The third delicate step is the exhaustion argument in Lemma 3. From

$$a_1<a_2<a_3$$

and

$$|b-a_i|\le2,$$

one cannot immediately conclude impossibility, because the set

$${a_1,a_1+1,a_1+2}$$

does fit inside an interval of radius $2$. The stronger statement from Lemma 2 is needed:

$$b-a_i\ne0.$$

Checking all six candidate positions for $b$ shows rigorously that each violates either the divisibility condition or distinctness.

Alternative Approaches

A different proof uses factorization. Let

$$P(x)-1=\prod_{i=1}^r(x-a_i)Q(x),$$

where the $a_i$ are the distinct integers satisfying $P(a_i)=1$.

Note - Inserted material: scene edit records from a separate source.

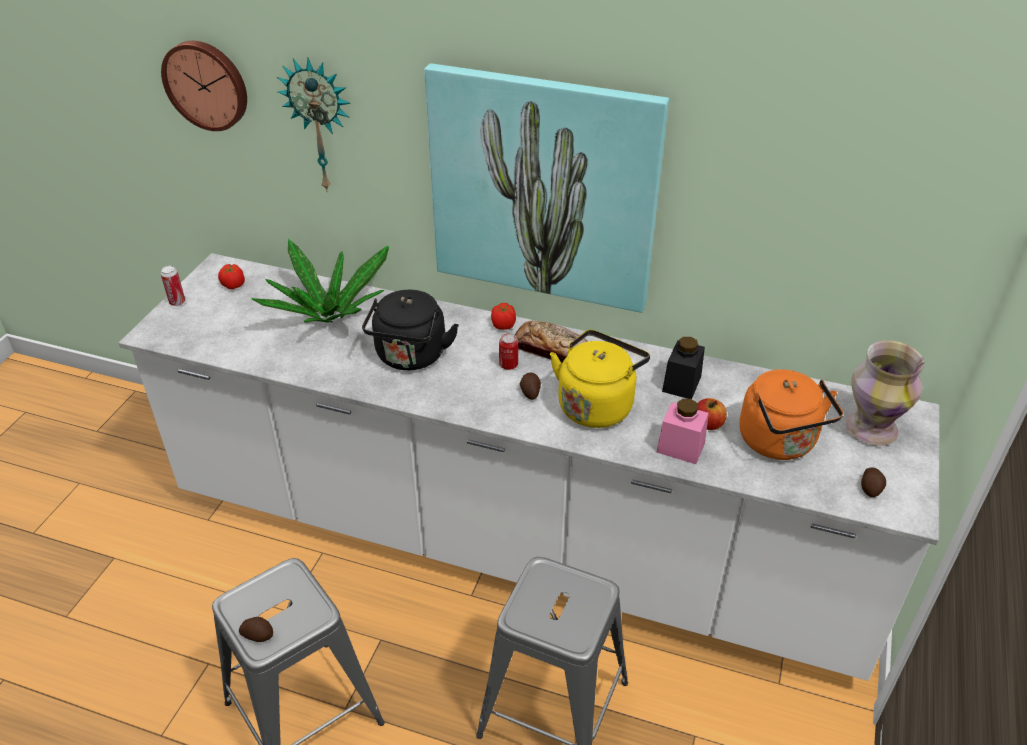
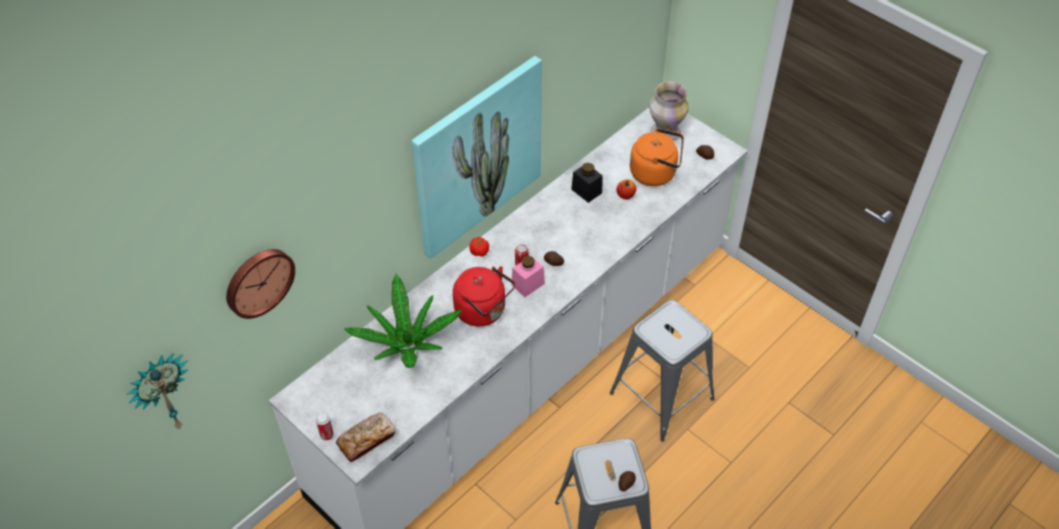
camera: 65 degrees left, 10 degrees up
tomato [218,264,245,289] -> none
wall clock [277,58,351,192] -> wall clock moved to [128,352,189,429]
black kettle [362,290,459,370] -> red kettle [453,266,515,326]
bread [515,320,588,363] -> bread moved to [336,413,396,463]
yellow kettle [550,330,650,428] -> none
pink jar [657,399,709,464] -> pink jar moved to [511,256,545,297]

For every integer $b$ with $P(b)=-1$,

$$-2=P(b)-1=\prod_{i=1}^r(b-a_i)Q(b).$$

Every factor is an integer. Hence

$$\prod_{i=1}^r|b-a_i|$$

divides $2$. If $r\ge3$, the only possibility is that the integers $a_i$ are consecutive and very tightly constrained. A careful analysis then shows that there can be at most two such integers $b$. Interchanging the roles of $1$ and $-1$ finishes the argument.

This approach is closer to algebraic number theory and factorization methods. The main proof is preferable because it isolates the essential arithmetic fact immediately through divisibility of polynomial differences and avoids auxiliary factor polynomials whose behavior must otherwise be controlled separately.